If it makes sense for your workflow to have a human involved - that is totally - but I'm always looking for guinea pigs to utilize new workflow functionality.

Takadonet commented 7 years ago

@jmchilton Seems to me that both cases would be needed. One case would be where human involvement is used and to me should be the same interface as creating a new collection so it is consistent.

Other case should be in a tool that is similar to the ones already in the base Galaxy codebase. i.e merge collection, unzip, zip etc... No point having a normal toolshed because of the duplication of datasets. Having the new tool available during a workflow execution would be awesome but difficult to implement for sure.

We are always up for being a guinea pigs!

jmchilton commented 7 years ago

@Takadonet Good points - I have a PR to add a filtering option that works without dataset duplication here https://github.com/galaxyproject/galaxy/pull/3940. Hopefully it will be in 17.05 - then all you would need to do is write a tool that looks at whatever metadata is interesting and builds a list of identifiers only of those you wish to keep.

Takadonet commented 7 years ago

@jmchilton Probably cherry pick into our current Galaxies ASAP. Got lots of users that would be interested for sure.

alexlenail commented 6 years ago

Sorry I'm a little lost between the multiple issues for this issue: What is the current status of being able to run tools on subsets of collections? If that isn't possible, is there a way to "eject" collections into a bunch of unique history items?

eschen42 commented 6 years ago

I would like to be able to copy a few datasets from a list of datasets. Specifically, I have a list of over mzML datasets, and I want to extract the dozen that represent the pooled samples. In the History UI, I can choose "Copy Datasets" and choose from the datasets in the history, but when I click on my list dataset so that its contents are revealed and the rest of the history is hidden (i.e., the history pane says "back to (my history)" and "a list with (count) items"), when I choose "Copy Datasets", it shows the datasets in the enclosing history.

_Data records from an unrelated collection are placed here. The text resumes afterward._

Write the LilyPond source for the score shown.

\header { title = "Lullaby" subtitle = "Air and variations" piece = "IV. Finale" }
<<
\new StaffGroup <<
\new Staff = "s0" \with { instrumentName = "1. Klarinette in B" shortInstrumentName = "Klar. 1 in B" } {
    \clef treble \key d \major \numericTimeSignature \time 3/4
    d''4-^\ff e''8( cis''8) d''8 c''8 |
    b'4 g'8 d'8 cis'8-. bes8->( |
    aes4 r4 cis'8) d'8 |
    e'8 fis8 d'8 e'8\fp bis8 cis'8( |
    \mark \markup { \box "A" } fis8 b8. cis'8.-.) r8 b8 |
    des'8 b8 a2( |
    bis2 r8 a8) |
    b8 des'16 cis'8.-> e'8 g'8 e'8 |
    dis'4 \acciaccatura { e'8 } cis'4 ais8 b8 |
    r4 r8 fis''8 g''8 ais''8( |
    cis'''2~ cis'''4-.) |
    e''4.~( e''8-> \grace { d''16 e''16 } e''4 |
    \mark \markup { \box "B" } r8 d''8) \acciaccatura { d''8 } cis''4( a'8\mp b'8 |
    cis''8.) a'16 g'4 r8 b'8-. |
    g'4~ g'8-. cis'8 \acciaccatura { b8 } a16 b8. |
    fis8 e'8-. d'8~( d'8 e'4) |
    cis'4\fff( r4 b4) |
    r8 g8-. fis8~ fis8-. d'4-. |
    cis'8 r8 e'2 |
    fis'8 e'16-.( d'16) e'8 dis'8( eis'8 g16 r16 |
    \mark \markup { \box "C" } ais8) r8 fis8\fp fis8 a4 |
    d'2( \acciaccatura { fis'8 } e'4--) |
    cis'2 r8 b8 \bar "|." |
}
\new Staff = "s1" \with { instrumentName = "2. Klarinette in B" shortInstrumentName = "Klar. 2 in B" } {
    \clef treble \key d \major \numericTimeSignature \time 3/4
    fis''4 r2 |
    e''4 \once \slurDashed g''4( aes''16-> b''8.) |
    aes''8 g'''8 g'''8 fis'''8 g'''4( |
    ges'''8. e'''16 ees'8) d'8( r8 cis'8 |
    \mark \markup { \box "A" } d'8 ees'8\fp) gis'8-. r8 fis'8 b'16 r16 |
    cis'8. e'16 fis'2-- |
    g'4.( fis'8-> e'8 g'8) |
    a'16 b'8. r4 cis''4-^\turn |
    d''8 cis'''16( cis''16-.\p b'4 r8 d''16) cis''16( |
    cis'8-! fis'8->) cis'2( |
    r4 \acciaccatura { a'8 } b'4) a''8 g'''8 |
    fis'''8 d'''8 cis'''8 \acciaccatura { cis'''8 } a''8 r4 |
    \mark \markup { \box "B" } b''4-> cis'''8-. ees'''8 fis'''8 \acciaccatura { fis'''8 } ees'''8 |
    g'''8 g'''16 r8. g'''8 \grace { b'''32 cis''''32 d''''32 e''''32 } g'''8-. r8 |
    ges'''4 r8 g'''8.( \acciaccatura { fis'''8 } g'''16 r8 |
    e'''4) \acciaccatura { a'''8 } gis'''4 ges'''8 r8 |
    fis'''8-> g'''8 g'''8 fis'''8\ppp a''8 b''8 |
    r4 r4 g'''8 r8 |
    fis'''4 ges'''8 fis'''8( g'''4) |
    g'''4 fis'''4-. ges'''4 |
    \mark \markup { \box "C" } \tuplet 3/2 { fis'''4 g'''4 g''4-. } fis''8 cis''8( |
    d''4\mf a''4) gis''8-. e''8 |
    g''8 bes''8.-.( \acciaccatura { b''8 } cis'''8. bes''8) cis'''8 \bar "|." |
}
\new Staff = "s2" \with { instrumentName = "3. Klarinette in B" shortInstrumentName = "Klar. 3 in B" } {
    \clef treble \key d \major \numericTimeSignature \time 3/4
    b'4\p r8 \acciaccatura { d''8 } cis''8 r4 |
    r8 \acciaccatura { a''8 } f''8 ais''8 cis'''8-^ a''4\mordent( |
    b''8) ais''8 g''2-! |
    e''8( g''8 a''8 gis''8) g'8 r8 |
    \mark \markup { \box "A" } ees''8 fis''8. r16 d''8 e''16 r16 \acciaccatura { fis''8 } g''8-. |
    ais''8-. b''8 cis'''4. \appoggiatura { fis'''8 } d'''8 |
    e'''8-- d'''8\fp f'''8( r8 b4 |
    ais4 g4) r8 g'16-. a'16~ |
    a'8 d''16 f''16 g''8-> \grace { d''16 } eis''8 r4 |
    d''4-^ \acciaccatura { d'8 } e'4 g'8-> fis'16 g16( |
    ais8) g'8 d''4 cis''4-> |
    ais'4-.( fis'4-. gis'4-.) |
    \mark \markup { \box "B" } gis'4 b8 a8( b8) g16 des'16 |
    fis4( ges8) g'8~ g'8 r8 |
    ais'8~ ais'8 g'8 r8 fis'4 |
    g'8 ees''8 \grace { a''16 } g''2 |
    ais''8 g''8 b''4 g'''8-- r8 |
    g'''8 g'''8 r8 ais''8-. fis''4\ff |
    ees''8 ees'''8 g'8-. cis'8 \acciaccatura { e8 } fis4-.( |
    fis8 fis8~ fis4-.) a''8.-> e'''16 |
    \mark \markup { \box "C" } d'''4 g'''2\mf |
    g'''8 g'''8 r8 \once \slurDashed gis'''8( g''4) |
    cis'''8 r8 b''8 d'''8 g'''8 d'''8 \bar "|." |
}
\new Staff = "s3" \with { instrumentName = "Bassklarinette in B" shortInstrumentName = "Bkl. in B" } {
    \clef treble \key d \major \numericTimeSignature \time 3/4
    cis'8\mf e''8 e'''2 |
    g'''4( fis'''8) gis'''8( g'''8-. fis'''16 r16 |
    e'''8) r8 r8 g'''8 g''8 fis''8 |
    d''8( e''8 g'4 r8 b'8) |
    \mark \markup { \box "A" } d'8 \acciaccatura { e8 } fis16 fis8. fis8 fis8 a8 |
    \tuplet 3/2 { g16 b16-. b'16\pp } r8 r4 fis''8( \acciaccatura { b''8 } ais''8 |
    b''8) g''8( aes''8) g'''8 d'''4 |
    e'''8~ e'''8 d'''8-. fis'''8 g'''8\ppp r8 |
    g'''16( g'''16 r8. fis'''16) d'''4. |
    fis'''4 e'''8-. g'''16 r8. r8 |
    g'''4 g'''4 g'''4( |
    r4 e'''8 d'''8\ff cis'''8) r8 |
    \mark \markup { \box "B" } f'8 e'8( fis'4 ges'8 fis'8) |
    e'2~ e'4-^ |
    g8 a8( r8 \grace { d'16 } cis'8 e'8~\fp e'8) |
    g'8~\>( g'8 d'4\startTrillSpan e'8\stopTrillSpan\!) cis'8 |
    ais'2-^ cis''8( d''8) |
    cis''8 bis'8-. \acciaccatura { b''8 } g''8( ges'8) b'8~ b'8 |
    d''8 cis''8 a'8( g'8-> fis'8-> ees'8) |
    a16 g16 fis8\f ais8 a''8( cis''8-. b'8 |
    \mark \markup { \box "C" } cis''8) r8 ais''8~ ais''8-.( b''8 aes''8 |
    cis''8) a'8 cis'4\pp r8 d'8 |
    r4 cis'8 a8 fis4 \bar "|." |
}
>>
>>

Having "eject" would give me a workaround at least. Alternatively, if "Copy Datasets" worked for choosing members from list contents, then copying the members to the enclosing history would have the same effect as eject. Right now my only choice is to download (or find my original files) and upload.

@dannon I thought that it made better sense to comment here than to open a new issue since this seems so closely related.

hexylena commented 5 years ago

@nekrut the phrasing in your original post was very interactive, so for this case is it now resolved with https://github.com/galaxyproject/galaxy/pull/7553?

hexylena commented 3 years ago

I think this is mostly solved with the ability to filter by element identifier, and to interactively select in the tool form. I'm going to close this but please let me know if it's still not resolved and we should re-open.